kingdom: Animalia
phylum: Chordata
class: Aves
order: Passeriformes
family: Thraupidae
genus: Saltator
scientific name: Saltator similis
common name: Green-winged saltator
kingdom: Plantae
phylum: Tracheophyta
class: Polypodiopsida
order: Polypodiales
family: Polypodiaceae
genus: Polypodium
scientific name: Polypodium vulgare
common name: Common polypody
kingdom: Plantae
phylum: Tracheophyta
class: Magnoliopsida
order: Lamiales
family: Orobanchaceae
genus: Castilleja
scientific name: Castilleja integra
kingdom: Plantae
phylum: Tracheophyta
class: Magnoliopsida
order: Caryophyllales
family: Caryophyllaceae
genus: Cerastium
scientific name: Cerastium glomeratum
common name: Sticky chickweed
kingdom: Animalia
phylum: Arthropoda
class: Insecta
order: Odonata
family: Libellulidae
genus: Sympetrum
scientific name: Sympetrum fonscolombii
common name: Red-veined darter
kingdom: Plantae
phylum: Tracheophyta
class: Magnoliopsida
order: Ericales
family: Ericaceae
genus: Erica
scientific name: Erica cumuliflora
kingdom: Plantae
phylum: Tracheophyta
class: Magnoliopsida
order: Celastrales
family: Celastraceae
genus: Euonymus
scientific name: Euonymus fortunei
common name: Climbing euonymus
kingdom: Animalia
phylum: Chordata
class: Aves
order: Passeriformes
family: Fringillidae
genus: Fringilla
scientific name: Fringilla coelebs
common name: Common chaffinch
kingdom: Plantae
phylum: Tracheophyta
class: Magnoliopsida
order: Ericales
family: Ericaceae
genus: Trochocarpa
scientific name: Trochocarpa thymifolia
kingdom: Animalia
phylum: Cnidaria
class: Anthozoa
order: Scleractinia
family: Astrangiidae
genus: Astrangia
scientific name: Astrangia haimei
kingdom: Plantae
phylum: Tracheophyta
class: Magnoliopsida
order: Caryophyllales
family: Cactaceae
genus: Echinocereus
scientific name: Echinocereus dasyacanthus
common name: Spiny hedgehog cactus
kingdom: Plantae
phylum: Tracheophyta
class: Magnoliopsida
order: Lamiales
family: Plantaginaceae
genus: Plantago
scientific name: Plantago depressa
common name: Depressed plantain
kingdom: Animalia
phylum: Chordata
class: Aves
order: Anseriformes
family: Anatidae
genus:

========

→ The exercise:
Copy out every line of each item above, word for word, from kingdom to common name.

→ Task output:
kingdom: Animalia
phylum: Chordata
class: Aves
order: Passeriformes
family: Thraupidae
genus: Saltator
scientific name: Saltator similis
common name: Green-winged saltator
kingdom: Plantae
phylum: Tracheophyta
class: Polypodiopsida
order: Polypodiales
family: Polypodiaceae
genus: Polypodium
scientific name: Polypodium vulgare
common name: Common polypody
kingdom: Plantae
phylum: Tracheophyta
class: Magnoliopsida
order: Lamiales
family: Orobanchaceae
genus: Castilleja
scientific name: Castilleja integra
kingdom: Plantae
phylum: Tracheophyta
class: Magnoliopsida
order: Caryophyllales
family: Caryophyllaceae
genus: Cerastium
scientific name: Cerastium glomeratum
common name: Sticky chickweed
kingdom: Animalia
phylum: Arthropoda
class: Insecta
order: Odonata
family: Libellulidae
genus: Sympetrum
scientific name: Sympetrum fonscolombii
common name: Red-veined darter
kingdom: Plantae
phylum: Tracheophyta
class: Magnoliopsida
order: Ericales
family: Ericaceae
genus: Erica
scientific name: Erica cumuliflora
kingdom: Plantae
phylum: Tracheophyta
class: Magnoliopsida
order: Celastrales
family: Celastraceae
genus: Euonymus
scientific name: Euonymus fortunei
common name: Climbing euonymus
kingdom: Animalia
phylum: Chordata
class: Aves
order: Passeriformes
family: Fringillidae
genus: Fringilla
scientific name: Fringilla coelebs
common name: Common chaffinch
kingdom: Plantae
phylum: Tracheophyta
class: Magnoliopsida
order: Ericales
family: Ericaceae
genus: Trochocarpa
scientific name: Trochocarpa thymifolia
kingdom: Animalia
phylum: Cnidaria
class: Anthozoa
order: Scleractinia
family: Astrangiidae
genus: Astrangia
scientific name: Astrangia haimei
kingdom: Plantae
phylum: Tracheophyta
class: Magnoliopsida
order: Caryophyllales
family: Cactaceae
genus: Echinocereus
scientific name: Echinocereus dasyacanthus
common name: Spiny hedgehog cactus
kingdom: Plantae
phylum: Tracheophyta
class: Magnoliopsida
order: Lamiales
family: Plantaginaceae
genus: Plantago
scientific name: Plantago depressa
common name: Depressed plantain
kingdom: Animalia
phylum: Chordata
class: Aves
order: Anseriformes
family: Anatidae
genus:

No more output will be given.